Una vez en el sillón presidencial, un político puede tomar dos caminos: ser un estadista que gobierne para todos sus conciudadanos (incluyendo a la oposición) y estar por encima de las disputas y ambiciones mezquinas, o inventarse como caudillo, salvador de la patria, enviado de los apus para perpetuarse en el poder. Si su avidez es acompañada por una sólida popularidad, la tentación al caudillismo –liderazgo personalista y autoritario, enemigo de la institucionalización partidaria– crece.
En la política latinoamericana contemporánea, sin embargo, el caudillismo ha evolucionado. En aquellos países donde la reelección presidencial inmediata (e indefinida) es posible, se consolidan los proyectos personalistas. La fragilidad institucional es aprovechada para alterar la normatividad vigente o simplemente interpretarla convenientemente, procurando otra candidatura presidencial. Morales en Bolivia, Ortega en Nicaragua y recientemente Correa en Ecuador son casos actuales del abuso del apoyo popular para cambiar las reglas de juego impuestas por sus propios gobiernos (como sucedió con Fujimori en Perú y Uribe en Colombia).
Donde la reelección inmediata no está permitida, los ex presidentes dependen mucho de la fortaleza de sus partidos. Bachellet en Chile y García en el Perú pueden “volver” porque son liderazgos indiscutibles dentro de sus filas y porque cuentan con una organización (cuadros, estructuras) de respaldo que relativiza sus predominios personalistas. ¿Pero qué sucede cuando el caudillo está impedido de retornar a la candidatura presidencial, ya sea porque las normas lo impiden (Uribe en Colombia, Zelaya en Honduras) o están inhabilitados por la justicia (Fujimori en Perú, Bucaram en Ecuador)?
El caudillo que rehúsa su retiro depende de, al menos, tres condiciones necesarias para mantener su vigencia política: un partido, un heredero y un programa. Primero, se ve obligado a hacer lo que siempre detestó: institucionalizar un partido.

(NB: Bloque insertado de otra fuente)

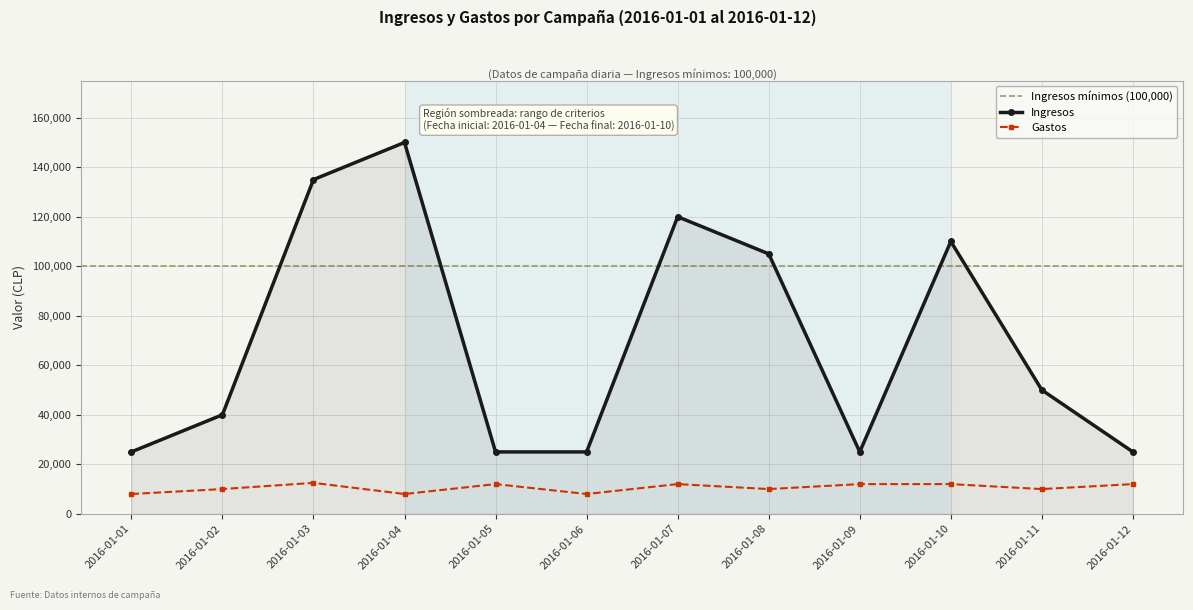

What is the value of the Ingresos point at the 5th from the left?

25000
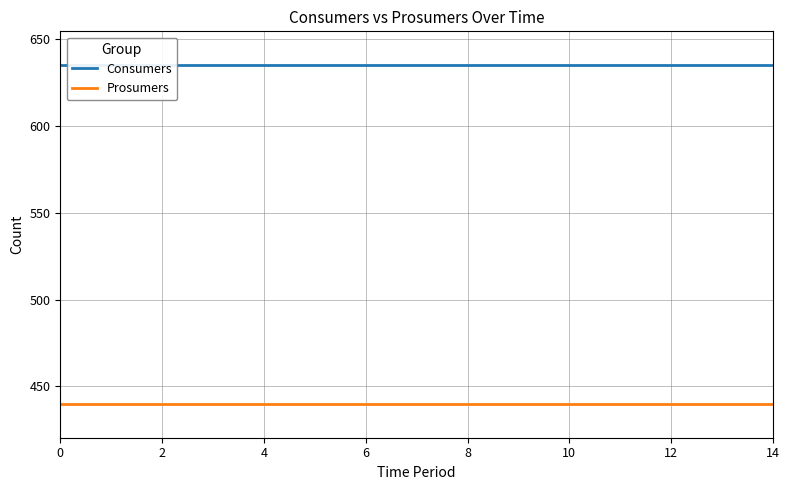

What is the sum of the Consumers values at 9 and 8?

1270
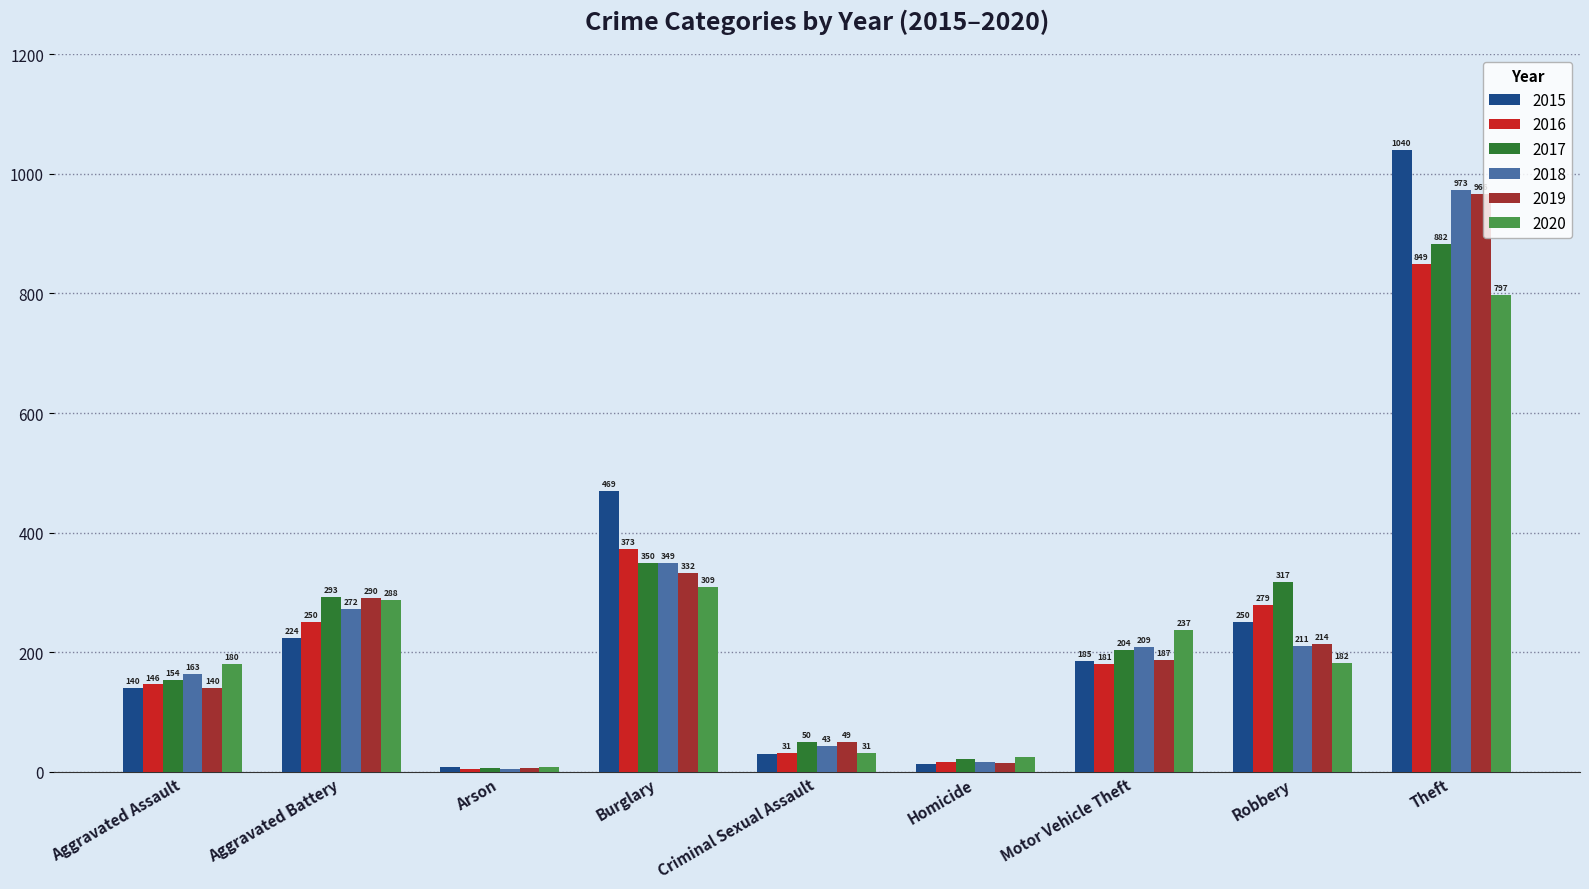

How many data points in 2018 are less than 209?

4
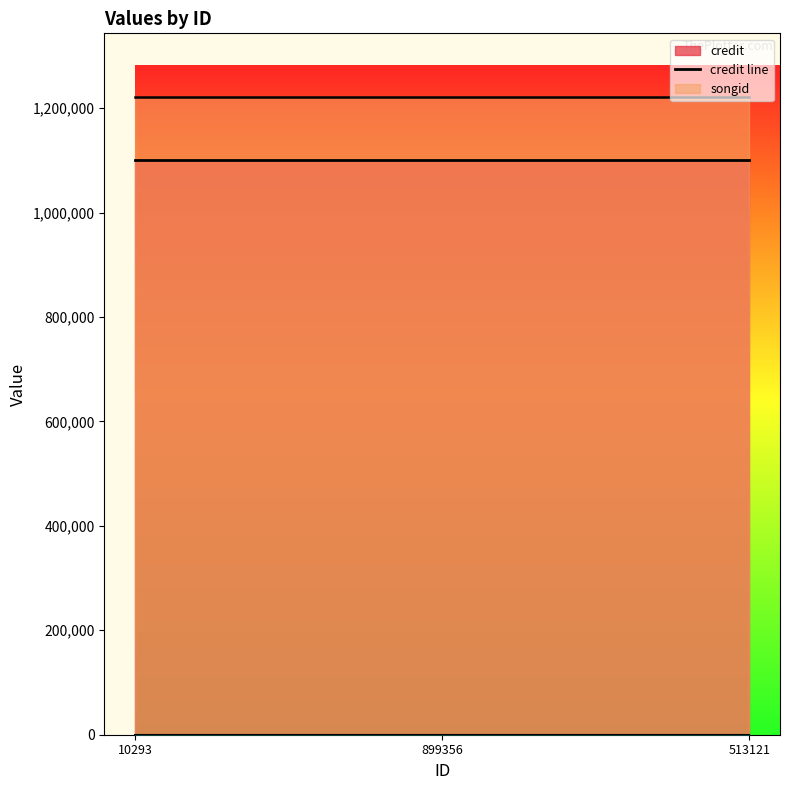

At which category is the sum across all series the highest?

10293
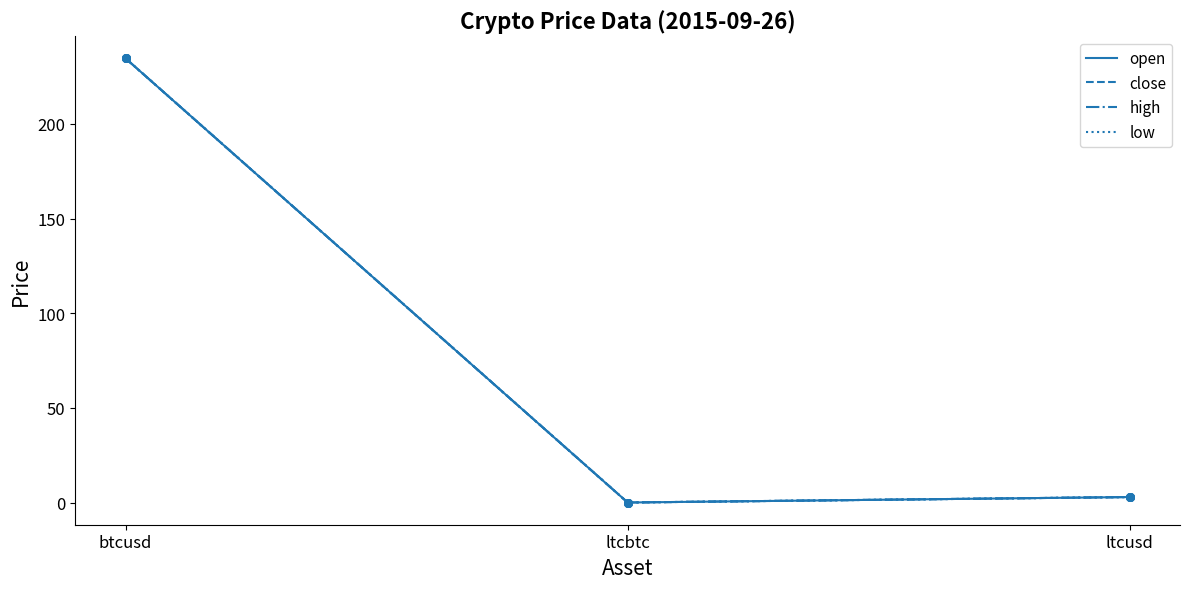

At how many categories does at least one series exceed 71?

1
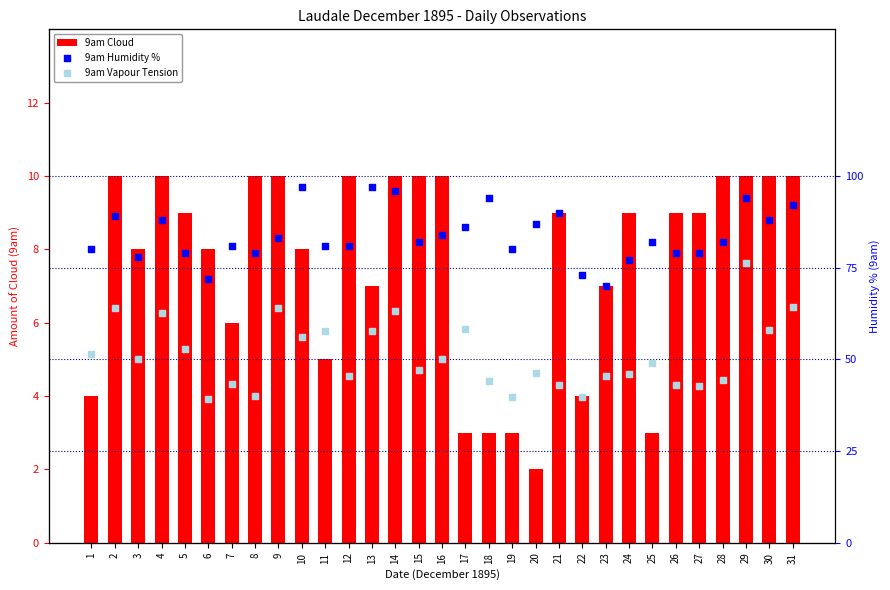

Is the value of 9am Humidity % at 7 greater than the value of 9am Cloud at 11?

Yes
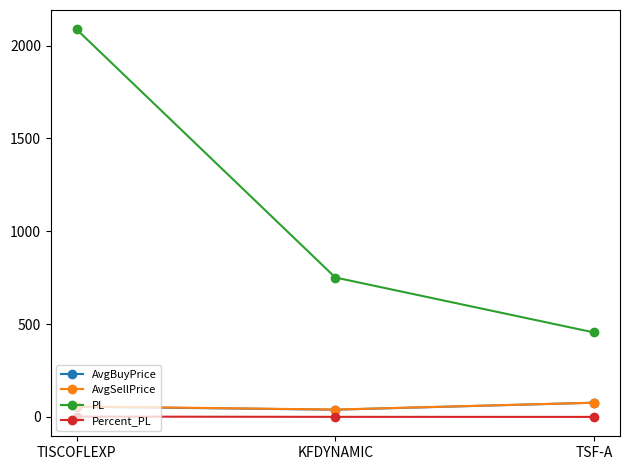

What is the total value across all series at TISCOFLEXP?

2201.5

Aunque genere una organización a su imagen y semejanza (Uribe y Centro Democrático; Zelaya y Libre), requiere un mínimo de estructura con cierta vida propia (democracia interna para selección de cuadros intermedios). Segundo, debe encontrar al sucesor confiable –pareja, hijos, acólitos– que asegure lealtad y salvaguarda a su legado (Zelaya y su esposa Xiomara; Fujimori y su hija Keiko). Cuando ello no sucede, la estrategia prueba-error puede producir altos costos políticos (Juan Manuel Santos fue el candidato uribista del 2010 y es hoy el principal opositor a Uribe).
Con un partido y un heredero, el personalismo del caudillo debe evolucionar –si quiere ser exitoso– a un discurso que combine elementos programáticos. Así, en el uribismo es “seguridad democrática” (una posición intransigente con los acuerdos con las FARC), en el fujimorismo es “mano dura” y pragmatismo, y Libre, de Zelaya, presenta un discurso progresista contra el ‘establishment’ hondureño. Cuando ello no sucede (Bucaram y PRE no han tenido la innovación ideológica requerida), solo le espera el olvido. Aún en ninguno de los casos este caudillo entre bambalinas ha retornado al poder (Uribe y Zelaya se estrenan como parlamentarios). Si Zuluaga (en Colombia) gana el próximo 15 de junio, estaremos ante una nueva fase de la política latinoamericana: el neocaudillismo en el gobierno.